Karl Foster, managing director at Wolf Systems in Coventry said they haven’t seen any real impact in the business caused by the HGV driver shortage despite the newspaper headlines. He commented: “We continue to receive all of the raw materials we need to produce nail plates and easi-joist webs in our factories and these goods are still being dispatched as normal to our customers.

“It’s really just over the last few weeks we’ve seen things become more challenging with the short notice closures of some transport hubs as they struggle to deal with a backlog of deliveries onto their end destination.

“We’re working hard with our haulage partners across the UK and Ireland to minimise any impact for our customers. But it’s possible, there may be some disruption, particularly with express or lastminute orders.

“I can’t see many of our customers panic buying nail plates, but I do think many of them are planning further ahead and ordering in advance of when they would do normally.  In the current climate this seems to be a sensible option.”

Johnny Fellingham, director at Scotland-based manufacturer Structural Timber Frame reported problems with planning. He said: “Scheduling has become more and more difficult with customers delaying deliveries due to lack of labour on sites and shortages of materials. Concrete has been on allocation and extended lead times meaning contractors are unable to get the foundations in as previously planned. The knock-on effect means delays to programming along the supply chain.
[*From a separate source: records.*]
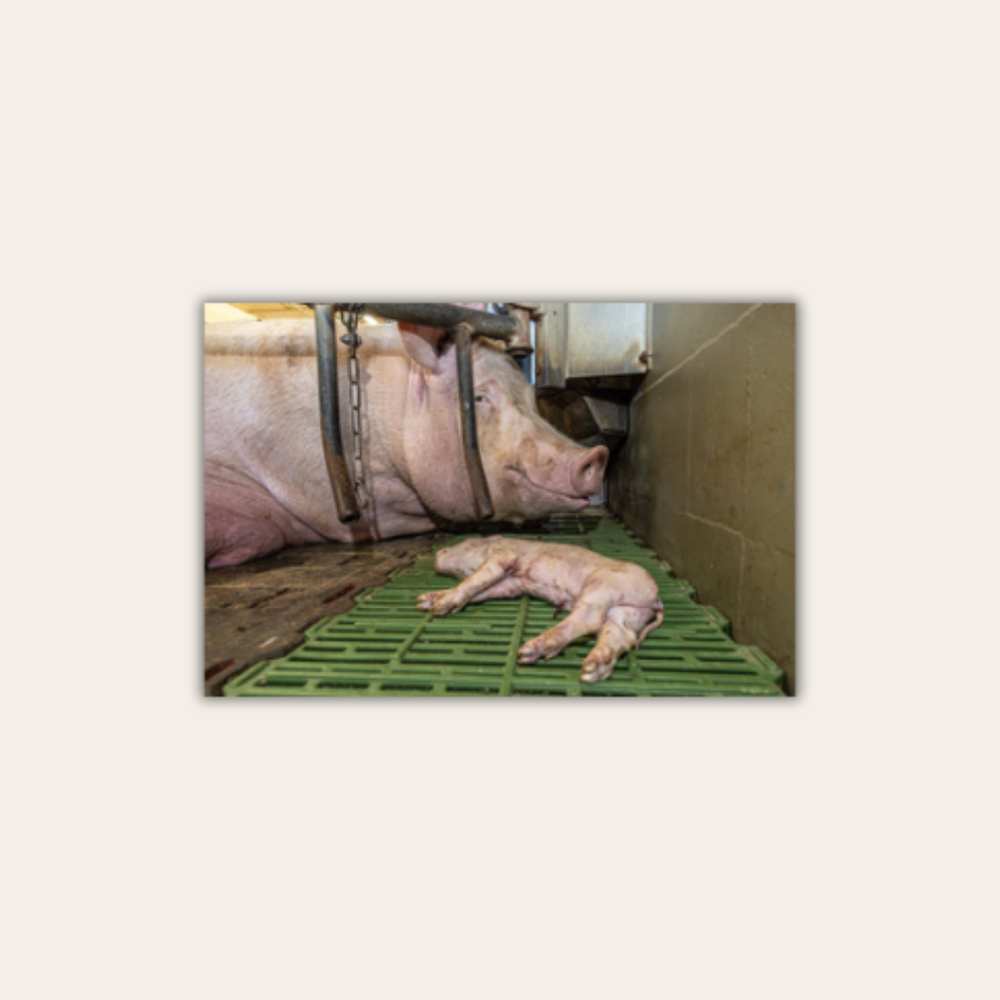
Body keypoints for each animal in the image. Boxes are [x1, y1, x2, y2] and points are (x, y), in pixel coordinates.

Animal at [417, 537, 664, 683]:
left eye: (465, 543)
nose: (440, 552)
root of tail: (656, 598)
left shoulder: (505, 554)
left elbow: (475, 580)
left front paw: (439, 607)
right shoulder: (510, 586)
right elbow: (480, 589)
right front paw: (424, 601)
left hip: (604, 583)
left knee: (588, 617)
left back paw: (529, 651)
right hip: (627, 614)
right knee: (622, 636)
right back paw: (591, 669)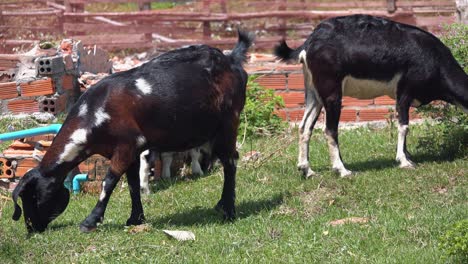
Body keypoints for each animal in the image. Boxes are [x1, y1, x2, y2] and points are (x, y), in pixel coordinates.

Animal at [11, 31, 254, 232]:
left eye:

“Timber supplies have been consistent over the last 12 months however the price has been volatile and factory labour availability has been the over-arching problem. Finding quality people for semi-skilled work in our factory is still a big challenge. We have an ongoing need for a number of staff and it’s proving very difficult to find the right people.”
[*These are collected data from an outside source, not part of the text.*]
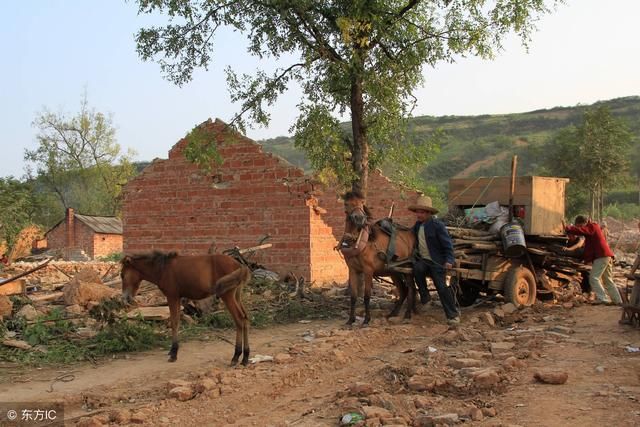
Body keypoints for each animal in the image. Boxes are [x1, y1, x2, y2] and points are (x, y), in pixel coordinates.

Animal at [121, 252, 251, 366]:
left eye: (122, 275)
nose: (125, 298)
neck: (163, 269)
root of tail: (240, 265)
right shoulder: (177, 298)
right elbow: (176, 321)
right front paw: (171, 351)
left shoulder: (172, 297)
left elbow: (174, 322)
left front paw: (174, 353)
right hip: (237, 295)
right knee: (245, 318)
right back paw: (245, 358)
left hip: (227, 295)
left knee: (239, 319)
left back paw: (236, 357)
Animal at [340, 191, 416, 324]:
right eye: (346, 203)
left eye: (362, 202)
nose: (359, 218)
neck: (358, 241)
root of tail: (410, 233)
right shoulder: (353, 270)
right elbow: (353, 296)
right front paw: (351, 320)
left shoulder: (368, 270)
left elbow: (366, 296)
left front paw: (366, 319)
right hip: (394, 272)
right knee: (403, 290)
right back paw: (393, 313)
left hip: (407, 267)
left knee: (411, 288)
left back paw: (407, 314)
TRA chief executive Nick Boulton feels the industry should look towards improving conditions for drivers, he said: “Lorry drivers are critical to our businesses and improving the facilities available to HGV drivers will help encourage more people to consider lorry driving as a career. The government’s recent announcement allowing work permits for foreign drivers until Christmas is only a short-term solution and we need a plan for the long-term availability of drivers to support a smooth supply chain.”